Oui, il y a quelques temps encore, les « petits » porteurs de projet, qui cherchaient à créer leur activité, sans pour autant avoir envie de se lancer dans la création d’une véritable entreprise, n’étaient pas reconnus comme des entrepreneurs à part entière. On se projette encore trop dans l’image des entreprises du Cac40 ou des grandes PME ! Or la population des personnes qui souhaitent juste créer une activité, voire leur propre emploi, est non-négligeable.
Et la révolution a véritablement eu lieu avec la création du régime de l’auto-entrepreneur. Si ce régime ne repose que sur une simplification des mesures fiscales et administratives de l’entrepreneur, sa création a réellement libéré toute une frange de l’entrepreneuriat. Ce régime permet à de nombreuses personnes aujourd’hui de vivre de leur passion ou de leur loisir, de créer une activité complémentaire et de gagner de l’argent. La grande évolution est la prise en compte de ces profils qui étaient des oubliés de la création d’entreprise.
Peut-on créer une entreprise dans n’importe quelle situation de vie ?
Juridiquement il n’existe aujourd’hui aucune limite au désir de créer son entreprise, si ce n’est celle de l’âge minimum de 16 ans. Ainsi, ni la nationalité, ni le sexe, ni la situation sociale ne représentent des limites à la création. Mais, si l’entrepreneuriat est ouvert à tous les profils, il n’est pas aussi sûr que tous offrent les mêmes chances. Certains facteurs facilitent l’accès à l’entrepreneuriat : une origine sociale aisée, un bon niveau d’études, la possibilité de mobiliser un apport personnel ou la présence d’entrepreneurs dans l’entourage proche.

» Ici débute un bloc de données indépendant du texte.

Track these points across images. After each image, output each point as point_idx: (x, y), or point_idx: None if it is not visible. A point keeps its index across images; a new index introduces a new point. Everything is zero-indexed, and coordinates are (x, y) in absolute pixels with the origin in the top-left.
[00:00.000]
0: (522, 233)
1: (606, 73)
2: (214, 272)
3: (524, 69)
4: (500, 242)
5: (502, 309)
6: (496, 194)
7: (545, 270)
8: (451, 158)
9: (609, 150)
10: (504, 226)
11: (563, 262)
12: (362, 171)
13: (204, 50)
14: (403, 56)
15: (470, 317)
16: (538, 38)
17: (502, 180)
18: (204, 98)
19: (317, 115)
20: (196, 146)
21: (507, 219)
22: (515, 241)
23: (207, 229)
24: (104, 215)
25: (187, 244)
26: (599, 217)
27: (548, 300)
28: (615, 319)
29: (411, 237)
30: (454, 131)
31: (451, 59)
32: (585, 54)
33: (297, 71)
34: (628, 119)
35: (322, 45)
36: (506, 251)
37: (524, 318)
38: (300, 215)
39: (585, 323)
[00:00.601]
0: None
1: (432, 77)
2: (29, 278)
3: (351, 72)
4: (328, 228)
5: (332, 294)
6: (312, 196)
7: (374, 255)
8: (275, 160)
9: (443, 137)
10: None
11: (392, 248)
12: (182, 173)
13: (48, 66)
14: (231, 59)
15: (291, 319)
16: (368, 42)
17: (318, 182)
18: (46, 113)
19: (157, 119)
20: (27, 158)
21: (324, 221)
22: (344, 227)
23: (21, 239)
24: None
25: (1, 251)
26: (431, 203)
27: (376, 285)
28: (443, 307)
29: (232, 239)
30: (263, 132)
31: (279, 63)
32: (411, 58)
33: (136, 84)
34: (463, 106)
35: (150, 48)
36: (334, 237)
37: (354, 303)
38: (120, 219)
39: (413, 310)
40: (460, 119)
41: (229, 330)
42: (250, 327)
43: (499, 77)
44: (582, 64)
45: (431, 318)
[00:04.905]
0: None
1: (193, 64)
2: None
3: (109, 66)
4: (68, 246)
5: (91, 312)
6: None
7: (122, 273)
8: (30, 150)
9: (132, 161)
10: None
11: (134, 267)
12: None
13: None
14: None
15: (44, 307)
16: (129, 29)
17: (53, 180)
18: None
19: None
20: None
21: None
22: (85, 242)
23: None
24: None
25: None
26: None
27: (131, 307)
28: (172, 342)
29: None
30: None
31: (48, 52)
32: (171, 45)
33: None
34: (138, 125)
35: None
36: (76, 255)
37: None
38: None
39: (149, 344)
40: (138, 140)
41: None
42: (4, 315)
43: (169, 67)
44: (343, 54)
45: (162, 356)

De manière générale le principe de liberté d’entreprendre donne à tous la chance d’être sur la même ligne de départ. Mais une fois que le top départ de la course à l’entrepreneuriat est lancé, « l’équipement » des uns et des autres va jouer : certains auront de bonnes chaussures légères, d’autres partiront pieds nus, certains auront un sac à dos très chargé, et d’autres non. Finalement ce qui fera la différence à l’arrivée dépendra de la motivation du coureur et de sa préparation.